The Newcastle Knights’ CEO was again given a different perspective of the Club’s home venue when he took part in the third annual Newcastle CEO Sleepout on Thursday night.

Gidley experienced what it was like to sleep rough in the bitter cold outside Hunter Stadium as part of the event that raises funds and awareness for St Vincent De Paul’s services for the homeless.

“We met some people that are currently experiencing homelessness and heard their stories which was really harrowing,” Gidley said after the event. 

At this year’s Newcastle Sleepout, attended by 30 local CEOs, a money system was introduced where participants were given a pretend $20 note which could be used to buy some cardboard to make a bed for the evening, a pillow, soup or a cup of tea. 

“It forced you to think a bit more about having limited resources and how you are going to spend, which is an insight into homelessness,” he added.

“Some people have no money at all to buy those types of things so rely on support from organisations like St Vincent De Pauls to provide them with food and shelter."

While Gidley returned for the third time since the event’s Newcastle launch in 2013, he admits sleeping rough in winter never gets any easier.

“Every year it’s difficult,” he said. 

“As I lay there last night, you're experiencing the cold and no one gets a lot of sleep because it’s difficult. 

“You think about how hard it would be to find somewhere safe to sleep every night.

“It’s interesting to hear from people that are homeless that they try to stay up during the course of the night, whether that’s in trains or in parks, and then sleep in the day when it’s a lot safer and there’s more people around."

The highlight of the annual event for Gidley is learning about the inspirational work services like St Vincent De Paul do in the community to support people in need. 

105,000 men, women and children experience homelessness each night across Australia with 60 per cent of these people under the age of 35. 

“It’s a wonderful cause and a cause I’m passionate about,” he said. 

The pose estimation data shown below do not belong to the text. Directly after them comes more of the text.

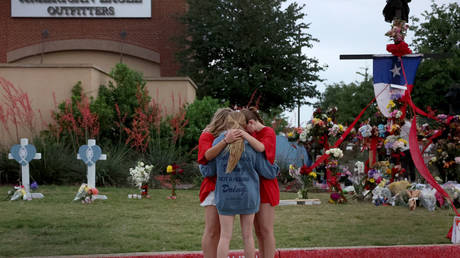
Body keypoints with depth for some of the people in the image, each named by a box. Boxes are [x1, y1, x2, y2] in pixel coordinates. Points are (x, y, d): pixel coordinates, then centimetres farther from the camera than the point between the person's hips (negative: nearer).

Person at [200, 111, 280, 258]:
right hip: (247, 196, 0)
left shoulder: (218, 143, -5)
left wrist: (202, 166, 21)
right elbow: (266, 171, 2)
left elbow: (207, 171, 0)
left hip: (225, 196, 0)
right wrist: (276, 170, 23)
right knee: (247, 235, 11)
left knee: (225, 236, 5)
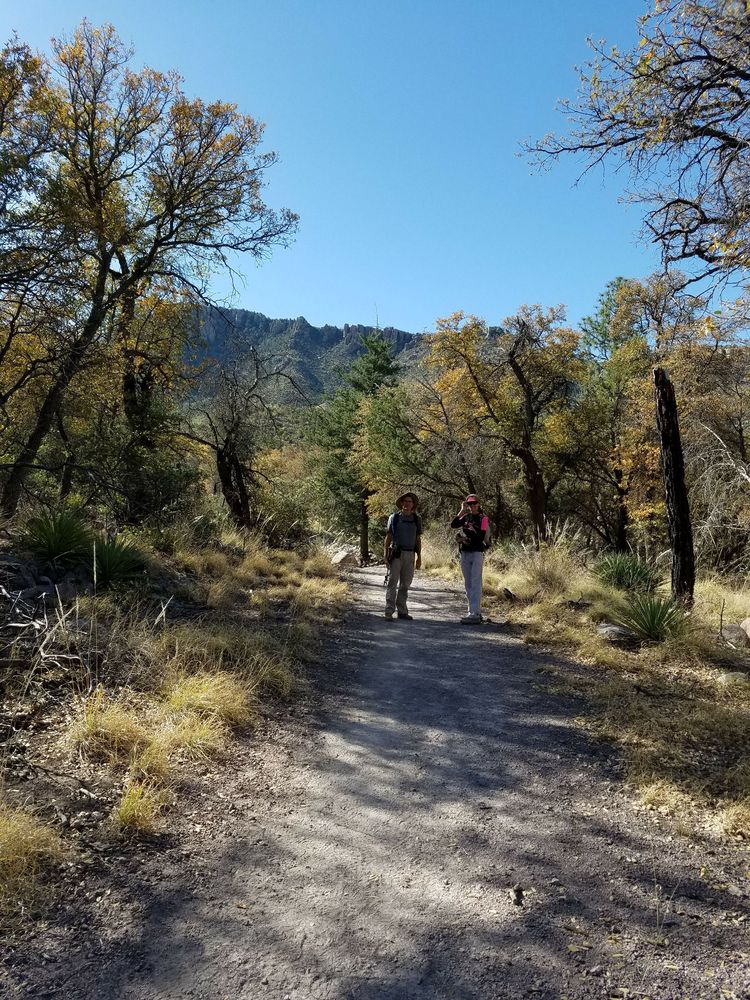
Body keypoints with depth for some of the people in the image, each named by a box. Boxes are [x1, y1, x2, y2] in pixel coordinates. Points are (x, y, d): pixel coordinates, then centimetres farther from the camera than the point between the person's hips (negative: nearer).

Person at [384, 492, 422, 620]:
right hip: (396, 554, -3)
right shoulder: (394, 518, 2)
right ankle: (389, 611, -8)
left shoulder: (417, 519, 10)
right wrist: (385, 555, -5)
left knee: (405, 583, 7)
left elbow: (418, 539, 14)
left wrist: (419, 557, 9)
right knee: (392, 582, -8)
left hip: (410, 555, 3)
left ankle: (402, 611, 14)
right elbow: (388, 536, 3)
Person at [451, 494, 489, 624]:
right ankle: (476, 612, 18)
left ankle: (474, 614, -12)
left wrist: (467, 531, -11)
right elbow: (453, 525, -5)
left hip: (477, 553, -6)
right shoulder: (465, 517, 12)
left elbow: (481, 537, -11)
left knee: (475, 584, -9)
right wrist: (462, 511, -6)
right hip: (464, 553, 6)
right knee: (468, 584, 10)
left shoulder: (483, 518, -2)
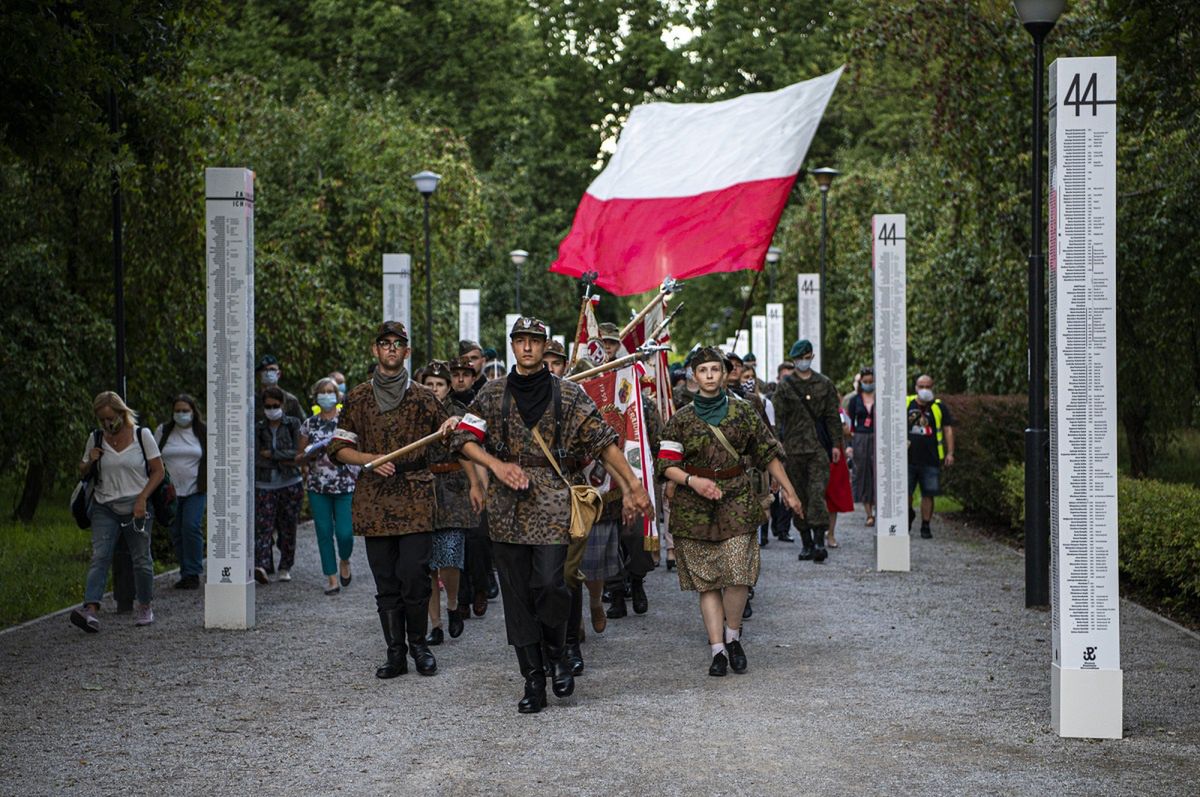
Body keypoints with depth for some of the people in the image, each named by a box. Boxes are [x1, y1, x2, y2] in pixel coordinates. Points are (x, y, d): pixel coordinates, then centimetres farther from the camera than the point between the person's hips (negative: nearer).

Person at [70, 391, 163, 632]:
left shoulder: (142, 435, -1)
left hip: (136, 507, -1)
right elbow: (82, 473, 18)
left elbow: (158, 471, 0)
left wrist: (142, 498, -12)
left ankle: (144, 607, 24)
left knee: (141, 559, 5)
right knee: (99, 557, -13)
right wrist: (90, 461, -5)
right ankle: (91, 610, -26)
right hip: (105, 508, 1)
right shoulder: (96, 439, 7)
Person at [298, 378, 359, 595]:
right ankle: (332, 578, 10)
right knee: (324, 533, 2)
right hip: (317, 486, 2)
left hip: (345, 485, -2)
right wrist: (309, 455, -9)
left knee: (344, 532, -7)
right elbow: (299, 458, 12)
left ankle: (344, 562, 24)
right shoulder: (309, 424, 8)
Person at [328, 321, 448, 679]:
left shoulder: (423, 397, 7)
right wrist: (370, 459, -7)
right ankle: (395, 652, 9)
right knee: (385, 581, 3)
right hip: (374, 499, 1)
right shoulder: (359, 397, 9)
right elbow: (339, 448, 9)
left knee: (414, 575, -9)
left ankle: (418, 643, 9)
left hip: (416, 497, -1)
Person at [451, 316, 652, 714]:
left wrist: (633, 485, -1)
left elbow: (603, 441, 2)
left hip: (553, 502, -2)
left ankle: (557, 653, 12)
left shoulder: (568, 394, 4)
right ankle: (532, 679, 10)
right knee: (518, 594, 3)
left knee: (549, 584, -16)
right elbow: (465, 438, 5)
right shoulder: (493, 394, 9)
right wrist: (497, 466, -11)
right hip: (507, 505, 2)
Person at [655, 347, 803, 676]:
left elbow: (768, 454, 11)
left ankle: (732, 636, 11)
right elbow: (666, 465, 2)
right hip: (694, 509, 0)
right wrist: (693, 482, -15)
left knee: (738, 576, -11)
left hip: (737, 503, 0)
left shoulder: (743, 412, 5)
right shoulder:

“The vast majority of the night was spent hearing from these amazing people and the work of St Vincent De Paul and the volunteers at the Matthew Talbot Centre which supports’ homeless men in particular. 

“They do an amazing job.

“A lot of the time it’s just bad luck and they have fallen through the cracks for whatever reason and have come from recently relatively normal home and family lifestyles to ending up homeless and on the streets. 

“The people that support them, keep them safe and give them hope, they are the real heroes in our community, so it’s wonderful to hear from them and absolutely inspiring.”